Perec had heard about this exercise but chose to deal quite differently with the mock-algorithm he had in front of him. Instead of leaving the reader to navigate around a labyrinth of yes/no questions and answers as Queneau had done, he chose to write out
in extenso
the progress of an imaginary computer-mind as it iterates a set of choices in pseudo-real time. He also chose to simulate the speed and tireless repetitiveness of a computer program by abandoning all forms of punctuation as well as the distinction between upper- and lower-case letters. The result is an almost unreadable fifty-page text that looks like (but actually is not) a single, breathless sentence.

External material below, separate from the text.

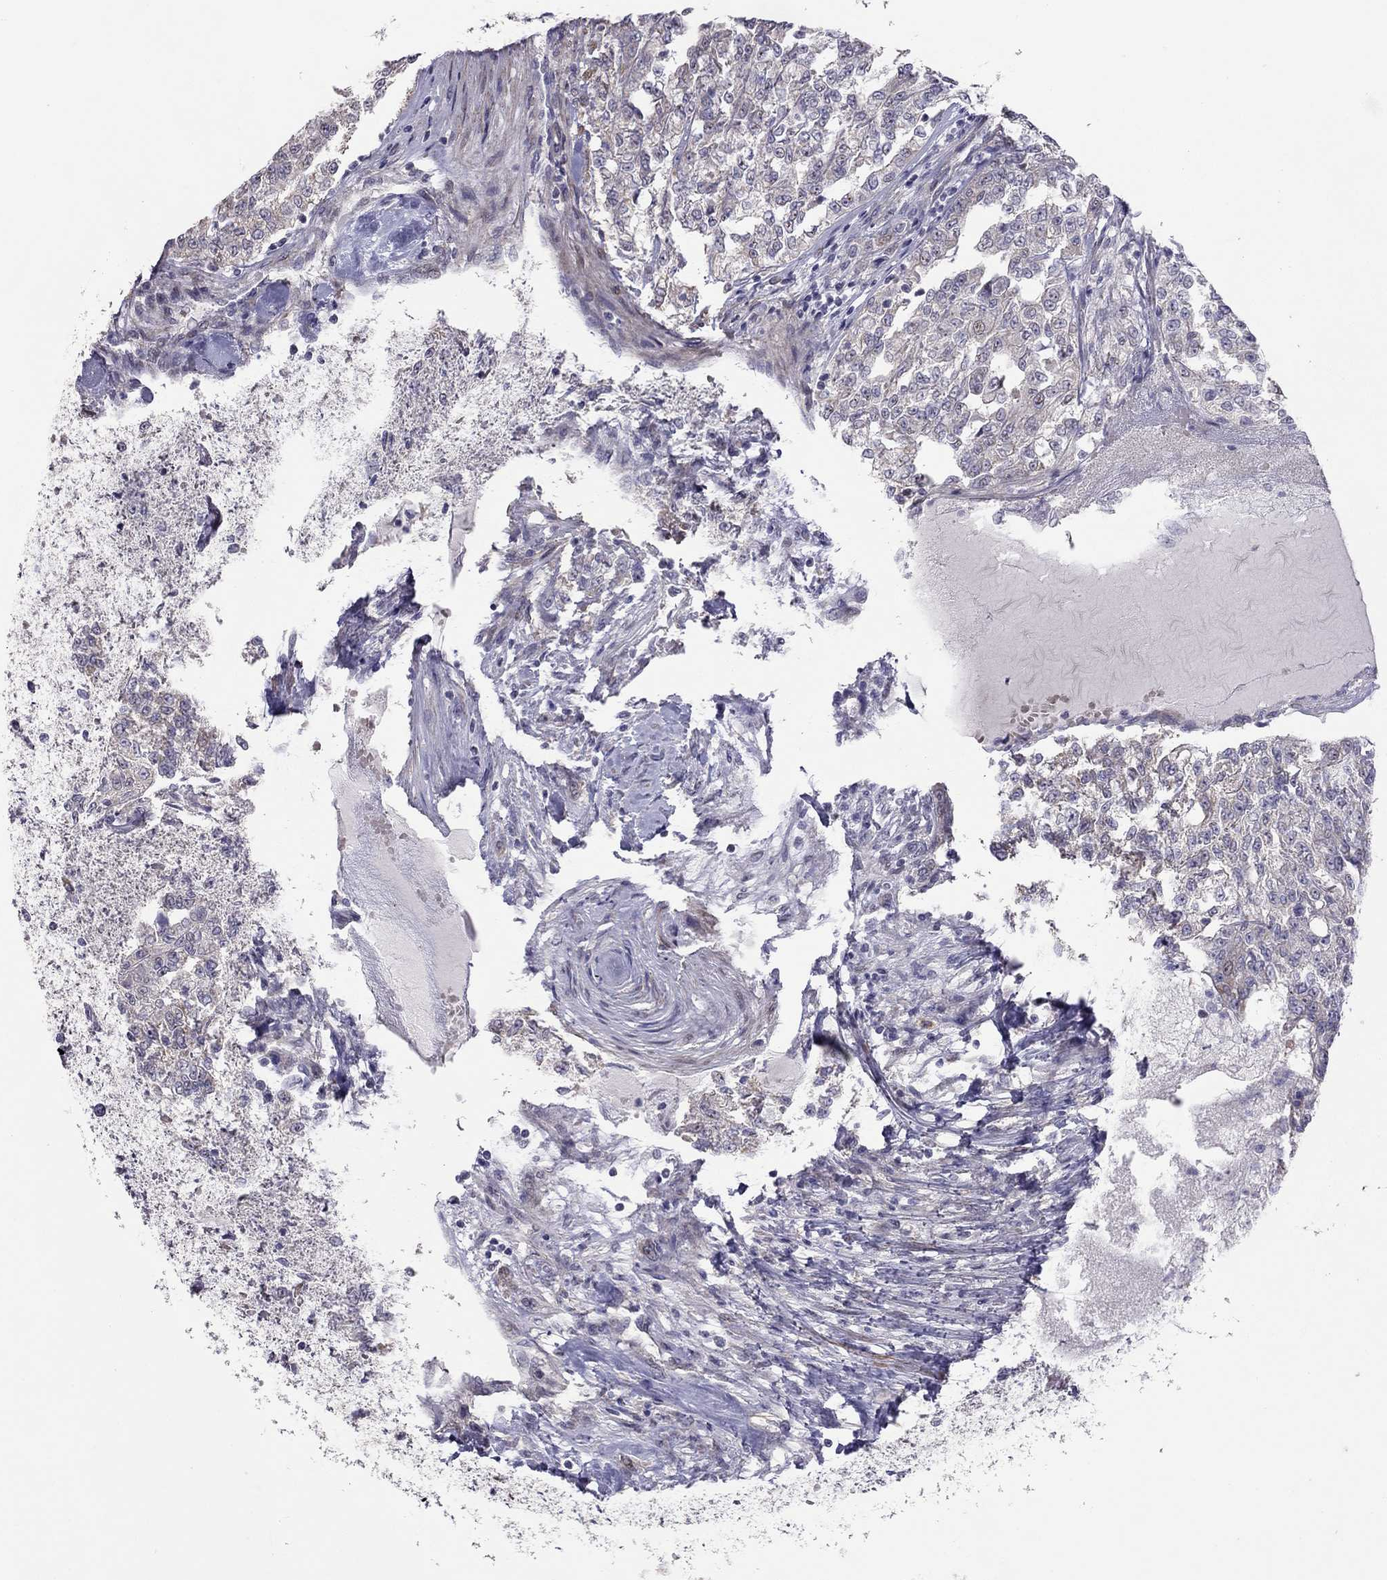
{"staining": {"intensity": "negative", "quantity": "none", "location": "none"}, "tissue": "renal cancer", "cell_type": "Tumor cells", "image_type": "cancer", "snomed": [{"axis": "morphology", "description": "Adenocarcinoma, NOS"}, {"axis": "topography", "description": "Kidney"}], "caption": "Tumor cells show no significant expression in renal cancer (adenocarcinoma).", "gene": "SYTL2", "patient": {"sex": "female", "age": 63}}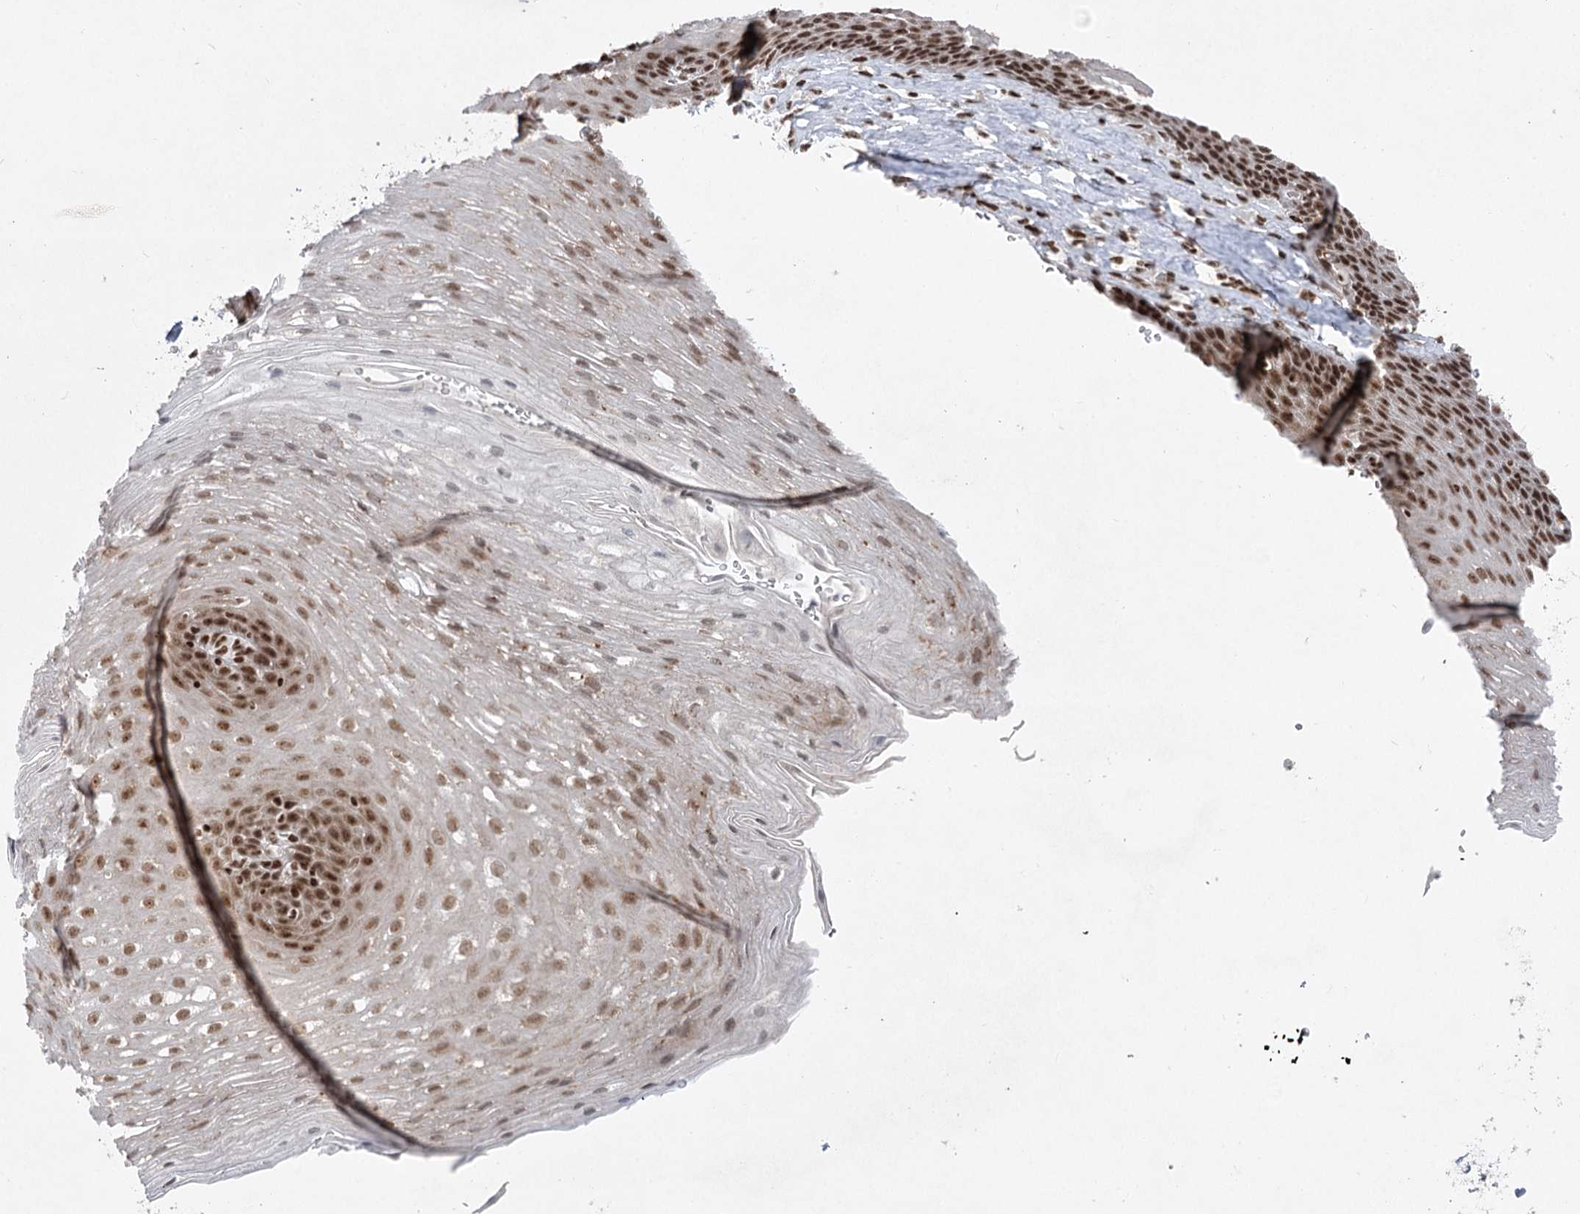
{"staining": {"intensity": "moderate", "quantity": ">75%", "location": "nuclear"}, "tissue": "esophagus", "cell_type": "Squamous epithelial cells", "image_type": "normal", "snomed": [{"axis": "morphology", "description": "Normal tissue, NOS"}, {"axis": "topography", "description": "Esophagus"}], "caption": "Benign esophagus was stained to show a protein in brown. There is medium levels of moderate nuclear expression in approximately >75% of squamous epithelial cells.", "gene": "CGGBP1", "patient": {"sex": "female", "age": 66}}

the art and craft of approaching your head of department to submit a request for a raise
was first published in an academic review devoted to what was then called Programmed Learning, or computer-assisted education, where it lay dormant for over forty years. However, around the time of its first publication, Perec was asked by his German translator, Eugen Helmle, if he might come up with something suitable for broadcast on radio. He did: an amazing though quite different simulation of a computer taking a poem by Goethe to pieces, first broadcast in German as
Die Maschine
(an English translation has appeared in
The Review of Contemporary Fiction
, XXIX, 1, 2009). The huge success of this irreverent radio play prompted requests for more such material, and Perec turned back to his other ‘computer’ exercise,
the art and craft …
for inspiration. He saw that the very design of the exercise relied on a set of six distinct and identifiable operators that could be ascribed to different voices: the situation (‘you go to see your head’); the question (‘is he? …’); the positive hypothesis (‘if he is …’); the negative hypothesis (‘if he isn’t …’); the decider (‘he isn’t …’); and the outcome (‘so off you go …’). With the help of Helmle, who had a lot of radio experience, Perec produced a text that was broadcast as
Wucherungen
(‘
The Raise
’) on Saarland Radio in November 1969. The original French text was then picked up by Marcel Cuvelier – the long-standing director of the plays of Eugène Ionesco at the Théâtre de la Huchette, in which he also acted – as an ideal script for a non-figurative, almost static, and utterly hilarious stage production. Georges Perec finally added
playwright
to the list of literary professions he had mastered.

The dramatic version had a successful run in Paris in 1970 but its triumph came in 1972, once again in German translation, as
Die Gehaltserhöhung
, in productions that were more agit-prop than absurdist, in Munich, Münster and Wiesbaden. The play is now often performed in France by amateur and professional companies and has been translated into Italian and Swedish and probably other languages too, but it has never been staged in English.